Plastic straws and stir sticks will be replaced by utensils made of bamboo and birchwood. In addition, the Star Tribune says that Delta will replace “disposable plates, utensils, bowls and buffet dishware with compostable, biodegradable or reusable alternatives.” In addition, if you’re used to flying in Delta One, the airline says it’s doing away with the outer plastic wrap on amenity kits.
Delta isn’t cutting plastics just for consumers, either. The airline says that it’ll stop using Styrofoam products in the cafeterias at its headquarters in Atlanta.
Since 2015, the Delta Sky Club at Seattle (SEA) has composted several products. In addition, two Sky Clubs at Minneapolis (MSP) have been composting products since last year, and Styrofoam has been eliminated at Delta’s Minneapolis office since 2015.
“We’re looking broadly at how we can adjust our sourcing and behaviors to have greater impact on the local and global communities where we live, work and serve,” said Christine Boucher, managing director of global environment, sustainability & compliance. “Reducing single-use plastics is a natural extension of the work we’ve been doing for years to lead the industry in efforts to reduce our impact on the environment, and we’re looking forward to working with young thought leaders like Carter, Emma, Olivia and Shelby to build an even more creative and impactful approach.”

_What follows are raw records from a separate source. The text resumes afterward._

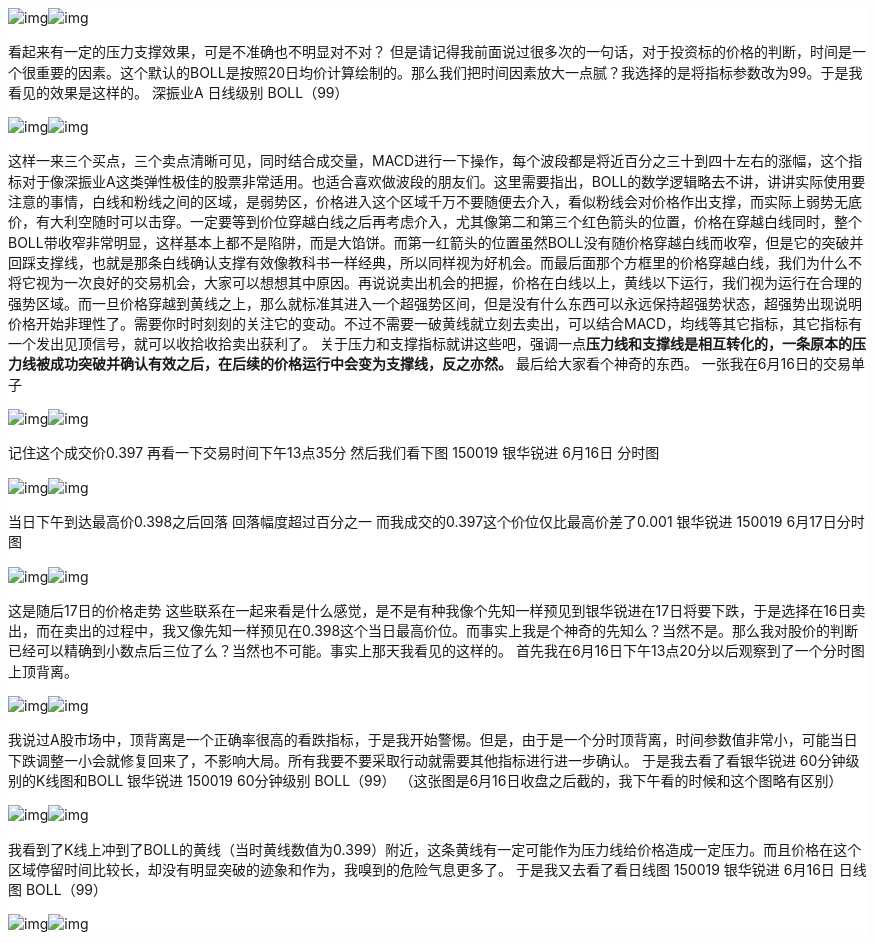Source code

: ![img](https://pic3.zhimg.com/50/ed84fcbf2f8023e0021df81d1b8ad736_hd.jpg)![img](https://pic3.zhimg.com/80/ed84fcbf2f8023e0021df81d1b8ad736_hd.jpg)

看起来有一定的压力支撑效果，可是不准确也不明显对不对？
但是请记得我前面说过很多次的一句话，对于投资标的价格的判断，时间是一个很重要的因素。这个默认的BOLL是按照20日均价计算绘制的。那么我们把时间因素放大一点腻？我选择的是将指标参数改为99。于是我看见的效果是这样的。
深振业A    日线级别    BOLL（99）

![img](https://pic4.zhimg.com/50/07e99017d4c424d9c1a0c654beec05f8_hd.jpg)![img](https://pic4.zhimg.com/80/07e99017d4c424d9c1a0c654beec05f8_hd.jpg)

这样一来三个买点，三个卖点清晰可见，同时结合成交量，MACD进行一下操作，每个波段都是将近百分之三十到四十左右的涨幅，这个指标对于像深振业A这类弹性极佳的股票非常适用。也适合喜欢做波段的朋友们。这里需要指出，BOLL的数学逻辑略去不讲，讲讲实际使用要注意的事情，白线和粉线之间的区域，是弱势区，价格进入这个区域千万不要随便去介入，看似粉线会对价格作出支撑，而实际上弱势无底价，有大利空随时可以击穿。一定要等到价位穿越白线之后再考虑介入，尤其像第二和第三个红色箭头的位置，价格在穿越白线同时，整个BOLL带收窄非常明显，这样基本上都不是陷阱，而是大馅饼。而第一红箭头的位置虽然BOLL没有随价格穿越白线而收窄，但是它的突破并回踩支撑线，也就是那条白线确认支撑有效像教科书一样经典，所以同样视为好机会。而最后面那个方框里的价格穿越白线，我们为什么不将它视为一次良好的交易机会，大家可以想想其中原因。再说说卖出机会的把握，价格在白线以上，黄线以下运行，我们视为运行在合理的强势区域。而一旦价格穿越到黄线之上，那么就标准其进入一个超强势区间，但是没有什么东西可以永远保持超强势状态，超强势出现说明价格开始非理性了。需要你时时刻刻的关注它的变动。不过不需要一破黄线就立刻去卖出，可以结合MACD，均线等其它指标，其它指标有一个发出见顶信号，就可以收拾收拾卖出获利了。
关于压力和支撑指标就讲这些吧，强调一点**压力线和支撑线是相互转化的，一条原本的压力线被成功突破并确认有效之后，在后续的价格运行中会变为支撑线，反之亦然。**
最后给大家看个神奇的东西。
一张我在6月16日的交易单子    

![img](https://pic1.zhimg.com/50/e973291b5f7e8c490c1385f6ae73d541_hd.jpg)![img](https://pic1.zhimg.com/80/e973291b5f7e8c490c1385f6ae73d541_hd.jpg)

记住这个成交价0.397   再看一下交易时间下午13点35分
然后我们看下图
150019  银华锐进   6月16日  分时图

![img](https://pic4.zhimg.com/50/f15d1d9104c5a615e851b9b79920bbe4_hd.jpg)![img](https://pic4.zhimg.com/80/f15d1d9104c5a615e851b9b79920bbe4_hd.jpg)

  当日下午到达最高价0.398之后回落  回落幅度超过百分之一  而我成交的0.397这个价位仅比最高价差了0.001
银华锐进  150019  6月17日分时图

![img](https://pic3.zhimg.com/50/fe46ba72ca742fd490283fc6cb8fb707_hd.jpg)![img](https://pic3.zhimg.com/80/fe46ba72ca742fd490283fc6cb8fb707_hd.jpg)

这是随后17日的价格走势
这些联系在一起来看是什么感觉，是不是有种我像个先知一样预见到银华锐进在17日将要下跌，于是选择在16日卖出，而在卖出的过程中，我又像先知一样预见在0.398这个当日最高价位。而事实上我是个神奇的先知么？当然不是。那么我对股价的判断已经可以精确到小数点后三位了么？当然也不可能。事实上那天我看见的这样的。
首先我在6月16日下午13点20分以后观察到了一个分时图上顶背离。

![img](https://pic2.zhimg.com/50/c388fe0a6a6de505f7125b4b6ef9f338_hd.jpg)![img](https://pic2.zhimg.com/80/c388fe0a6a6de505f7125b4b6ef9f338_hd.jpg)


我说过A股市场中，顶背离是一个正确率很高的看跌指标，于是我开始警惕。但是，由于是一个分时顶背离，时间参数值非常小，可能当日下跌调整一小会就修复回来了，不影响大局。所有我要不要采取行动就需要其他指标进行进一步确认。
于是我去看了看银华锐进  60分钟级别的K线图和BOLL
银华锐进  150019  60分钟级别 BOLL（99）  （这张图是6月16日收盘之后截的，我下午看的时候和这个图略有区别）

![img](https://pic4.zhimg.com/50/1772d3cd10cd82b661c459bf9d0b1cd9_hd.jpg)![img](https://pic4.zhimg.com/80/1772d3cd10cd82b661c459bf9d0b1cd9_hd.jpg)

我看到了K线上冲到了BOLL的黄线（当时黄线数值为0.399）附近，这条黄线有一定可能作为压力线给价格造成一定压力。而且价格在这个区域停留时间比较长，却没有明显突破的迹象和作为，我嗅到的危险气息更多了。
于是我又去看了看日线图
150019   银华锐进  6月16日  日线图  BOLL（99）

![img](https://pic4.zhimg.com/50/d5b6ed5c299a9d007d4a74ccc9ebe4c3_hd.jpg)![img](https://pic4.zhimg.com/80/d5b6ed5c299a9d007d4a74ccc9ebe4c3_hd.jpg)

Delta is the latest airline to eliminate single-use plastics from its flights and lounges. In May, Alaska announced it was getting rid of single-use plastic stirrer straws and citrus picks, and in June, AA announced it was cutting plastic use in its Admirals Clubs and on its aircraft. Plus, a slew of other travel companies are making similar cuts in an effort to help marine life.